In April 1615, St. Robert
Bellarmine wrote a letter to the author of a book which had defended the
Copernican view of the universe, clearly addressing the letter to Galileo as
well.
St. Robert Bellarmine fulfilled a
role in the Church of his time similar to that of Cardinal Ratzinger in our own
time (ie in 1997).
He was a man of great intellect
and profound devotion.
He was well
informed about the state of contemporary scientific endeavour and seems to have
had quite cordial communications with Galileo.
His letter is strikingly modern, and very concisely presents an answer
to the debate as it had come to be presented.
“..It seems to
me that your Reverence and Signor Galileo act prudently when you content
yourselves with speaking hypothetically and not absolutely, as I have always
understood Copernicus spoke..”
This is a reference to the fact
that the Copernican view was an interpretation of astronomical
observations.
At least one other
successful interpretation was possible at the time, and it is in this sense that the
Copernican view represented a “hypothetical” rather than an “absolute”
claim.
To accept it as a “hypothesis” in
this sense was quite a different thing than accepting it as being the way
things really were.
“..If there
were a real proof that the Sun is in the centre of the universe ... and that
the Sun does not go round the Earth but the Earth round the Sun, then we should
have to proceed with great circumspection in explaining the passages of
Scripture which appear to teach the contrary, and we should rather have to say
that we did not understand them than declare an opinion to be false which is
proved to be true..”
This is the critical passage in
the letter.
Underlying it is the
conviction that the results of scientific study and the content of Christian
faith are in harmony with each other.
When science can offer convincing proof, then it is necessary to look
again at the way in which Scripture is understood.
“But I do not
think there is any such proof since none has been shown to me..I believe that
the first demonstration (i.e. that the
Copernican view is a workable hypothesis) may exist, but I have grave
doubts about the second (i.e. the
existence of proof that the Copernican view is the way things really are);
and in the case of doubt one may not abandon the Holy Scriptures as expounded
by the holy Fathers..”
This is an important balancing of
the previously expressed willingness to look again at the way in which
Scripture is understood.
In the
seventeenth century there really was not any absolute evidence of the earth’s movement
through space.
In the twentieth century
there is, and, if he were alive today, St. Robert Bellarmine would accept that
proof and be willing to understand Scripture differently as a consequence.

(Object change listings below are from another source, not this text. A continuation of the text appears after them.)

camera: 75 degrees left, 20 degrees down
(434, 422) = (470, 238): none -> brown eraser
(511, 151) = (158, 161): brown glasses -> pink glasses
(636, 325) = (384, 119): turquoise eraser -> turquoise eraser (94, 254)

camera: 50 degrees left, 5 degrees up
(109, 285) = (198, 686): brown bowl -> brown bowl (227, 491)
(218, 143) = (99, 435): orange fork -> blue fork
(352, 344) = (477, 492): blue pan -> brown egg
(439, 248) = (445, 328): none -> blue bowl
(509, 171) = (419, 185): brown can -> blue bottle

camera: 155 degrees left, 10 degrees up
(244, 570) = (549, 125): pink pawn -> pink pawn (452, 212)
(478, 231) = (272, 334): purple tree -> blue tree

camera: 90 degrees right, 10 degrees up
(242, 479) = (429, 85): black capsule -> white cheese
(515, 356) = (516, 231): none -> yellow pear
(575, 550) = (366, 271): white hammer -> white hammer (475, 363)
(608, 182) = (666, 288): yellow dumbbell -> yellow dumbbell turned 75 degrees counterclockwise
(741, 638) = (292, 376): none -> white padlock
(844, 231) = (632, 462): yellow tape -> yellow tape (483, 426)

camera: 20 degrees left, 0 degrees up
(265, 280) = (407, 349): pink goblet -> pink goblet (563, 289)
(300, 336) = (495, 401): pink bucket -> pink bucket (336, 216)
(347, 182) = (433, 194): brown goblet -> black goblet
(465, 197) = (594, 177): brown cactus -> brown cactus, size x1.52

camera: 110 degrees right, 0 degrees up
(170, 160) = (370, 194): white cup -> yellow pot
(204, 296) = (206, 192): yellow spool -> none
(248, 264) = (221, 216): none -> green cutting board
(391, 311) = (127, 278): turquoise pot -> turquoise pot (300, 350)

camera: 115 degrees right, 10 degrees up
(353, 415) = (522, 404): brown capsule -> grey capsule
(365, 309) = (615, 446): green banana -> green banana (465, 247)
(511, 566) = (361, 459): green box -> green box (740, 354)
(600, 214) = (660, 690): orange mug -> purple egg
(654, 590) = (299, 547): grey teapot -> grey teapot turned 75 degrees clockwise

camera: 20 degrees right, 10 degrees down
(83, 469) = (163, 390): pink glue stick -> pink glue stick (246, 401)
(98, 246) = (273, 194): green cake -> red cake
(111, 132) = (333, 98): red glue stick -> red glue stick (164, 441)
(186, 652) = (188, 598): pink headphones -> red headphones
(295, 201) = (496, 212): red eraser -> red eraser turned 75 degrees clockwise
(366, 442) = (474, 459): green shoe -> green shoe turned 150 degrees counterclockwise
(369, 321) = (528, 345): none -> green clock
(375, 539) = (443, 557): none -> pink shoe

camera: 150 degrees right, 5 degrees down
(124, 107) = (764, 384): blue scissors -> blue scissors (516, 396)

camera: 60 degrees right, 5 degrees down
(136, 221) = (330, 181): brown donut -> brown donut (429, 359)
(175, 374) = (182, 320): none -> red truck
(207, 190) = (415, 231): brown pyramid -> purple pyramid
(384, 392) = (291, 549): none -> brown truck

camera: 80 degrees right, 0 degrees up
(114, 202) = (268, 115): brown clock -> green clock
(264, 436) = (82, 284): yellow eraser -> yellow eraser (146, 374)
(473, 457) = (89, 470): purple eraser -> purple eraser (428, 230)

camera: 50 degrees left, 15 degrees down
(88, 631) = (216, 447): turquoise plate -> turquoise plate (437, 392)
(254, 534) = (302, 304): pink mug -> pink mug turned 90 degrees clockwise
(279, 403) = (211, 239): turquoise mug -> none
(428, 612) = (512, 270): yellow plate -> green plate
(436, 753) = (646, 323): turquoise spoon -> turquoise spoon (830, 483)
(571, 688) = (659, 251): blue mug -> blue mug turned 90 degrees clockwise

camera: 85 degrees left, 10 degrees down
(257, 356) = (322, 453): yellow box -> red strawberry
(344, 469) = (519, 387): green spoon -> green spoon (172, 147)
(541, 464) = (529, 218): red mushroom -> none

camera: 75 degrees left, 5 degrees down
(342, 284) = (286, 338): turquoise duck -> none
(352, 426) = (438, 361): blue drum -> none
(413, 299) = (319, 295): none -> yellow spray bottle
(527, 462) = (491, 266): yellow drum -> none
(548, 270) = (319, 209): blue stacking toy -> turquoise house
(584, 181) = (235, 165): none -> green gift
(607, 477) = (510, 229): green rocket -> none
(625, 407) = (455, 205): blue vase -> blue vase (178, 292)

The decree of 1616, in St. Robert
Bellarmine’s account of how it was notified by him to Galileo, was that the
Copernican view “is contrary to Holy Scriptures and therefore cannot be
defended or held”.
In the sense of St.
Robert Bellarmine’s letter, this decree still allowed discussion of Copernicus
view as a working hypothesis, and this seems to have been the way in which both
Bellarmine and Galileo understood it.
Seen in this context, the decree
of 1616 is not unreasonable. However,
history has come to see it as a defining moment in the development of a gulf
between science and Christian faith, with particular ill-feeling being directed
at the Catholic Church. This might be
accounted for by the stricter interpretation given to the decree by some
churchmen and by the controversialist stance taken by Galileo, both of which
combined to lead to Galileo’s trial in 1633. But the inappropriate opposition of science and
Scripture around which the whole affair developed did not find support amongst
the best Catholic thinkers of the time.